The conference realignment carousel in college athletics is spinning today as fast as ever.
Depending on your perspective, the most recent splash of news of USC and UCLA joining the Big Ten Conference was either wildly unpredictable (really, who saw the two storied Los Angeles-based schools opting to join the Midwest/East Coast-based league?) or it was painfully obvious as college football has seemed to be heading toward either two or four mega conferences for some time. (The Big 12 lost marquee members Texas and Oklahoma to the SEC a year ago.)
Meanwhile, other schools and conferences around the country – including the University of New Mexico Lobos and New Mexico State Aggies – are left playing an uncomfortable waiting game of seeing what gutted conferences like the Big 12 and Pac-12 do before the next tier of programs decide what truly is best for them.
“If you said you knew something was going to happen, I think that would be a joke,” NMSU athletic director Mario Moccia said. “You can be ecstatic where you’re at and happy about where you’re going, but you better keep your head on a swivel, too.”
The Aggies are competing in their final year as a football independent and member of the Western Athletic Conference in all other sports before joining Conference USA, including for football, for 2023-24.
UNM athletic director Eddie Nuñez echoed the sentiment that the landscape is one that is ever changing and requires constant attention. He is in his fifth year and started after the 2016 realignment blitz that even included the Lobos sending a memo the Journal reported on seeking an invitation then to the Big 12.
While the Lobos remain as committed as ever to the Mountain West Conference, Nuñez said there is a constant push to make the athletic department as strong as possible for whatever situation may present itself down the road – Mountain West or not.

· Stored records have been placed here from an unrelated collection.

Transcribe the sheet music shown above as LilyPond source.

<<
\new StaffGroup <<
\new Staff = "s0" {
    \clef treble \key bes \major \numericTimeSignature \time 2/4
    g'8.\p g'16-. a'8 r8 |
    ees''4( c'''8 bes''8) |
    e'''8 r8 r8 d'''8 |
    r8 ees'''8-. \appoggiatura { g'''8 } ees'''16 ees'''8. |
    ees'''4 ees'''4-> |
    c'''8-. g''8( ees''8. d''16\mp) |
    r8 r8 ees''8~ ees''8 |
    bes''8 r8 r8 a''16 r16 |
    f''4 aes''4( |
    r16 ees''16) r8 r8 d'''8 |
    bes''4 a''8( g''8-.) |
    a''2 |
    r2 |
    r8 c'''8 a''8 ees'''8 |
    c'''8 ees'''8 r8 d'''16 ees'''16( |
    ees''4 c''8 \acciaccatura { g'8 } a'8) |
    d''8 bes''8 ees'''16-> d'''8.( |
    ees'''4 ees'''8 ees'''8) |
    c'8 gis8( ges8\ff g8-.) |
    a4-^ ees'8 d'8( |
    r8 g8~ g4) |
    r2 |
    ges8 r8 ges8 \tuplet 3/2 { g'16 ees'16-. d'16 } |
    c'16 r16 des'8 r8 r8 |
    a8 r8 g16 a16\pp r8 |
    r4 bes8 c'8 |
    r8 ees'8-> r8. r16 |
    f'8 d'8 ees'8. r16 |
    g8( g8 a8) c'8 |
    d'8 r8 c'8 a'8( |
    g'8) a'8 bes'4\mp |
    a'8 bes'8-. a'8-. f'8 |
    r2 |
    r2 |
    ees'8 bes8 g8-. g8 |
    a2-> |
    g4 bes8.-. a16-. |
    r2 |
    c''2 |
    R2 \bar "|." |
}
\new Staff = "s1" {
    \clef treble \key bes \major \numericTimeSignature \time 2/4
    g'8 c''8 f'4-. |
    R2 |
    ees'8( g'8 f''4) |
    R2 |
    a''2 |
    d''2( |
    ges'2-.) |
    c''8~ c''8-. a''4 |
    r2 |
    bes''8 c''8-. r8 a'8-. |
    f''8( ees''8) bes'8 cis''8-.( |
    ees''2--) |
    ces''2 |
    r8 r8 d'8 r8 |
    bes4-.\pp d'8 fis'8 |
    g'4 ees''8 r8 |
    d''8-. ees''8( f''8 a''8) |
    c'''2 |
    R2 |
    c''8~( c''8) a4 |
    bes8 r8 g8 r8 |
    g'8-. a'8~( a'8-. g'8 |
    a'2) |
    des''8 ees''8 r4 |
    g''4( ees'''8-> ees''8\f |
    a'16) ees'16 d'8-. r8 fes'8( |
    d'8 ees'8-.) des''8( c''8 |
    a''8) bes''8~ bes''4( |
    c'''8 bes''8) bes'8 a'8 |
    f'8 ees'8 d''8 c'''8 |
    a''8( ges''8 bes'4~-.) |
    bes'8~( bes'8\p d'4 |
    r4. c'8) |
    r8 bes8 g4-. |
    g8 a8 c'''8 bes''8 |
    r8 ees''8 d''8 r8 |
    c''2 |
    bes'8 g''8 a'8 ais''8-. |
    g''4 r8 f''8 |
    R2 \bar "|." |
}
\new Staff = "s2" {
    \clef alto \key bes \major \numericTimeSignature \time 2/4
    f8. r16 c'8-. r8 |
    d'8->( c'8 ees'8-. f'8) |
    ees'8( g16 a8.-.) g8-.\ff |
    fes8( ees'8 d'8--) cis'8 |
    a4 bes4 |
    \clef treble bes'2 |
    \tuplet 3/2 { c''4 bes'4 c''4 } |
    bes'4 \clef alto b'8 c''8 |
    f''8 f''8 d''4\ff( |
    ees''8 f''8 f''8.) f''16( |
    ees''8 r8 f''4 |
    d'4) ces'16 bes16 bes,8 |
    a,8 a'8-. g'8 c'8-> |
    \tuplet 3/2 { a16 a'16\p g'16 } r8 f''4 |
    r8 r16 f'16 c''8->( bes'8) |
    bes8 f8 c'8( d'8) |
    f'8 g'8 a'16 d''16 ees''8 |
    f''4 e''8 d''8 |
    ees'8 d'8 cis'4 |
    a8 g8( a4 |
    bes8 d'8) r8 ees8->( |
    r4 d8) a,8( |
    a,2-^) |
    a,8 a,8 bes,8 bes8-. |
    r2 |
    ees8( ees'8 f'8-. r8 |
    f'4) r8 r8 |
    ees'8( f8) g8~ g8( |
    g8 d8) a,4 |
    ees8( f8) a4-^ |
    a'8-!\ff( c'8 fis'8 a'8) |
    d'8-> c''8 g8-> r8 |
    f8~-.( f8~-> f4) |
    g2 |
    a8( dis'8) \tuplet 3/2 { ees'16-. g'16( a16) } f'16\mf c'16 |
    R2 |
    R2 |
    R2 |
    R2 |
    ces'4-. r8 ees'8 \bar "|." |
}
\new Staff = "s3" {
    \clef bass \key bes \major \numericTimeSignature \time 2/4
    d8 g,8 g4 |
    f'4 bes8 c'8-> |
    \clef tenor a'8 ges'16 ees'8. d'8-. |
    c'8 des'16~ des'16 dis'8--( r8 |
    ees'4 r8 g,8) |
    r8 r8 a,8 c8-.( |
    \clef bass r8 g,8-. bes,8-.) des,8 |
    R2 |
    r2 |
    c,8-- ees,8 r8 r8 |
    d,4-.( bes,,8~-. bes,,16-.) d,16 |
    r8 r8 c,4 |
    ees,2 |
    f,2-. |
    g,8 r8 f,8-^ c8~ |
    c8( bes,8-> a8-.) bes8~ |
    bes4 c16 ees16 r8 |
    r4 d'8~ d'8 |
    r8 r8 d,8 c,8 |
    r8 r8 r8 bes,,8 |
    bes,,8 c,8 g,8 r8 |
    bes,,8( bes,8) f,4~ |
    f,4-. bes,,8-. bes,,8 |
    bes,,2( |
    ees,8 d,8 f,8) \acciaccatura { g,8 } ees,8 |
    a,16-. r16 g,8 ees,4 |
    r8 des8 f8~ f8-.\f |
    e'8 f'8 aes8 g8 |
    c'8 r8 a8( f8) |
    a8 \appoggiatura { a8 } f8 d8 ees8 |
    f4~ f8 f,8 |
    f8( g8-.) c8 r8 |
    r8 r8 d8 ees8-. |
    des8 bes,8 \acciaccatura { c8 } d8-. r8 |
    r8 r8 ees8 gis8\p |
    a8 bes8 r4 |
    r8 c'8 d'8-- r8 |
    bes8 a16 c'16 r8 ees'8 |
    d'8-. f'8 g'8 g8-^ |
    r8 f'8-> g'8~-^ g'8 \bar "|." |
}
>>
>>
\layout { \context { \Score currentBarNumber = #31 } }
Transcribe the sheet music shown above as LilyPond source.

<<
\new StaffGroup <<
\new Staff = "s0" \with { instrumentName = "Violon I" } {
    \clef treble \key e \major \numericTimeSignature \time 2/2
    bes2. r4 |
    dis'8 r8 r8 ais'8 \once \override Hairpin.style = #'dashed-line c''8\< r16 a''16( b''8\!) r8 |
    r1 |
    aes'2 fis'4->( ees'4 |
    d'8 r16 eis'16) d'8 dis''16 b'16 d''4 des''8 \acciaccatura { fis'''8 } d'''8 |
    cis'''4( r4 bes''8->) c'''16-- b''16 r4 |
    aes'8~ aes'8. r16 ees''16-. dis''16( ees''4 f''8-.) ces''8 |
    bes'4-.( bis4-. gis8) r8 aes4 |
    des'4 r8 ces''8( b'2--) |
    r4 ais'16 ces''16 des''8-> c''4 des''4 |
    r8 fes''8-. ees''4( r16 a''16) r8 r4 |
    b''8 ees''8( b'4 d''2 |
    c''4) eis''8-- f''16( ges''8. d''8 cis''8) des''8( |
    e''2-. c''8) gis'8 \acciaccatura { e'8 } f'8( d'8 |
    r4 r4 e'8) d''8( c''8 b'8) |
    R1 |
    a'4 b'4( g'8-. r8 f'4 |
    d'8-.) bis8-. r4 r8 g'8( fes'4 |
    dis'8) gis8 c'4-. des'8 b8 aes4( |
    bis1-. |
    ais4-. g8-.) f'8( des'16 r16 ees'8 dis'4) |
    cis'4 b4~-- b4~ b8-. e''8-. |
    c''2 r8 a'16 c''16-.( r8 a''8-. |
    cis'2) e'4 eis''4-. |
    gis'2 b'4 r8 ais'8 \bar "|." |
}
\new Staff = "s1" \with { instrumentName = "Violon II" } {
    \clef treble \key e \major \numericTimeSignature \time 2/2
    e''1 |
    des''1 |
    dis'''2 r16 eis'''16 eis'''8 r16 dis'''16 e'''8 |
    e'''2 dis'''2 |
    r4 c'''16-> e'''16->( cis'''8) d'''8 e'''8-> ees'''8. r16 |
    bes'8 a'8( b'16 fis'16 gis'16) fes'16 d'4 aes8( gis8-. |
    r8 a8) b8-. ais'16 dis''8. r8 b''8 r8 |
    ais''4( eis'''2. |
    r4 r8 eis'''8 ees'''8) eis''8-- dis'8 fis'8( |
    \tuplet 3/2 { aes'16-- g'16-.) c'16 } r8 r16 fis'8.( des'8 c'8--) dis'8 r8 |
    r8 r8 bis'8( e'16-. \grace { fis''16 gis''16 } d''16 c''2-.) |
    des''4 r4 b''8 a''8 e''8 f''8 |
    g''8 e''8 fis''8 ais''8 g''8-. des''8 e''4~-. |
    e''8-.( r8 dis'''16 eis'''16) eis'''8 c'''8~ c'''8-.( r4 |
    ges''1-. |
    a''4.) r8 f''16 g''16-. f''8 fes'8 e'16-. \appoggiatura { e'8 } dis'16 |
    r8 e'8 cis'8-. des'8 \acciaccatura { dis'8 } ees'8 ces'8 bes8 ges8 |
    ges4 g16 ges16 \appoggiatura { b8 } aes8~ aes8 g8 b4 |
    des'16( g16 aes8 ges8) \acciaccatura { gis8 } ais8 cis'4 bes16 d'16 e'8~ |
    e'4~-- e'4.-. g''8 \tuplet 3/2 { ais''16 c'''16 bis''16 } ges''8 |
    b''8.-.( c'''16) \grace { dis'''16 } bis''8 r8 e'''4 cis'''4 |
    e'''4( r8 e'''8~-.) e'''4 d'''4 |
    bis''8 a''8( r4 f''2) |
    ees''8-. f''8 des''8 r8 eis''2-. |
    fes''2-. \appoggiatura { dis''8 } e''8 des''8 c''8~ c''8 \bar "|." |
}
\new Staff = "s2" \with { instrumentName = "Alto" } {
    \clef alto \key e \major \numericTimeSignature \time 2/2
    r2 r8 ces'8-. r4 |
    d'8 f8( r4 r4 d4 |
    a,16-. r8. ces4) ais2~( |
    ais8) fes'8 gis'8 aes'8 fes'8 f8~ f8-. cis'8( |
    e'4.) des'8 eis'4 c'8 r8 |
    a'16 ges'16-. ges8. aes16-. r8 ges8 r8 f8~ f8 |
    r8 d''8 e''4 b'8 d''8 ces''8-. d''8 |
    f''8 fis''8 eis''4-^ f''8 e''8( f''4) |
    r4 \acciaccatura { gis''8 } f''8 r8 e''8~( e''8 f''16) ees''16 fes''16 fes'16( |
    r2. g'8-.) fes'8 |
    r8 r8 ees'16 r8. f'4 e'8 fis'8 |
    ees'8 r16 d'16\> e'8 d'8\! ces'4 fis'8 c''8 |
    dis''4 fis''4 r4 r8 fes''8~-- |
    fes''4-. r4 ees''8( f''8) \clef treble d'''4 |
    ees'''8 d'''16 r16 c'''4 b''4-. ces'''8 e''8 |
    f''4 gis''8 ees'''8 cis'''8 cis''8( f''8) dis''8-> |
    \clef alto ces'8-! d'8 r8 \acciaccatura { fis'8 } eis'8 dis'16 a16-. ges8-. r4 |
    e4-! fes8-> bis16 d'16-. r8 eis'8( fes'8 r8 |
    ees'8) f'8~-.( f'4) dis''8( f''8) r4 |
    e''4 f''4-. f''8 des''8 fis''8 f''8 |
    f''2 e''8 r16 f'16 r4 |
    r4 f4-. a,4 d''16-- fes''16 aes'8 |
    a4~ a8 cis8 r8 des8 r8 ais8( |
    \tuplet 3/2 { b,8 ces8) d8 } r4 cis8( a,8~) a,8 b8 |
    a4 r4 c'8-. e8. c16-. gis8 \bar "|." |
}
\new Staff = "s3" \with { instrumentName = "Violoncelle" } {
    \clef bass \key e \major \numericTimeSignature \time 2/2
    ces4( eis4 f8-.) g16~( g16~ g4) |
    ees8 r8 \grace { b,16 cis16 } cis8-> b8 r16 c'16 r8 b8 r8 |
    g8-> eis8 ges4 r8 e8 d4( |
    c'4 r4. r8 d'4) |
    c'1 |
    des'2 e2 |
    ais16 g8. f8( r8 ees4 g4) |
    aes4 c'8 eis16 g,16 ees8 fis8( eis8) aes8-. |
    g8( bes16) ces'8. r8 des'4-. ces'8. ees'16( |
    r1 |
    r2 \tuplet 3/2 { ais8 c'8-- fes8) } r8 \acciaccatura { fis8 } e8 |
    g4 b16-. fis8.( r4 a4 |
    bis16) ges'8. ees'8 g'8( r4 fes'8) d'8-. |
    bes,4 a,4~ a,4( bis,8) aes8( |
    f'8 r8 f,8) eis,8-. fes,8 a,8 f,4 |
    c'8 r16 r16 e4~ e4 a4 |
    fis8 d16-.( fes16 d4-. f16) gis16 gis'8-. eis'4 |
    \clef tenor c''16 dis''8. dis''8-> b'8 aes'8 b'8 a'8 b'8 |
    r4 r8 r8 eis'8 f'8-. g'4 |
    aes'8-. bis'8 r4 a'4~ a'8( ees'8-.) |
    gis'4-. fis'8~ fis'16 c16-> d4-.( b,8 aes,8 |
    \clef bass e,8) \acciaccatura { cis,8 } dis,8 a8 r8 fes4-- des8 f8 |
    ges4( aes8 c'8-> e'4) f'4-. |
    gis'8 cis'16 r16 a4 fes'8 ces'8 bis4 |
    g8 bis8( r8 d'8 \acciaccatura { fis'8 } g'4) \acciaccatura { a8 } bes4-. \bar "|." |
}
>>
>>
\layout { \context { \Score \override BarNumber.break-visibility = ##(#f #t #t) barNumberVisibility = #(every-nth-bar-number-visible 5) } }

“Our continued focus is on being the best comprehensive athletics program in the Mountain West and providing a world-class experience for our student-athletes,” Nuñez said in a statement sent to the Journal. “We are proud members of the MWC, the strongest Group of Five conference. We are no different than many other institutions during this period of uncertainty in college athletics in that we are always looking for ways to better position our institution and raise the profile of our programs.”
Nuñez noted the department in recent years has proven strong in several areas: fundraising, academics, championships in various sports and a continued effort to improve community engagement.
While a return to national relevance for men’s basketball and improvement from the football team on the field would help in a variety of ways – especially at a time when football television money is the gas fueling the entire college athletics industry – Nuñez and UNM realize significant facility upgrades for football is the single most important factor to put his athletic department in position to be more attractive to a conference that might be looking to add a new member.
“With our continued commitment to improving our facilities, with the addition of the New Mexico Mutual Champions Training Center, we are making incredible strides but still have more facility improvements that are necessary,” Nuñez said.
Earlier this month, Mountain West Commissioner Craig Thompson said on Denver-based KOA-AM radio that, while he like everyone is waiting on what may be next for remaining members of the Pac-12 and Big 12, he’s happy with the position the league is in right now.
“I think we’re in a position where we solidified ourselves – some of our institutions had an opportunity to leave a year ago and join the American (Athletic Conference) and opted to stay,” Thompson said. “And I think that was a smart move. We had our best year ever – four 10-win football teams; we had four teams in the men’s basketball (NCAA Tournament). … There could be some Big 12 schools, there could be some Pac-12 schools that could be interested in the Mountain West Conference.”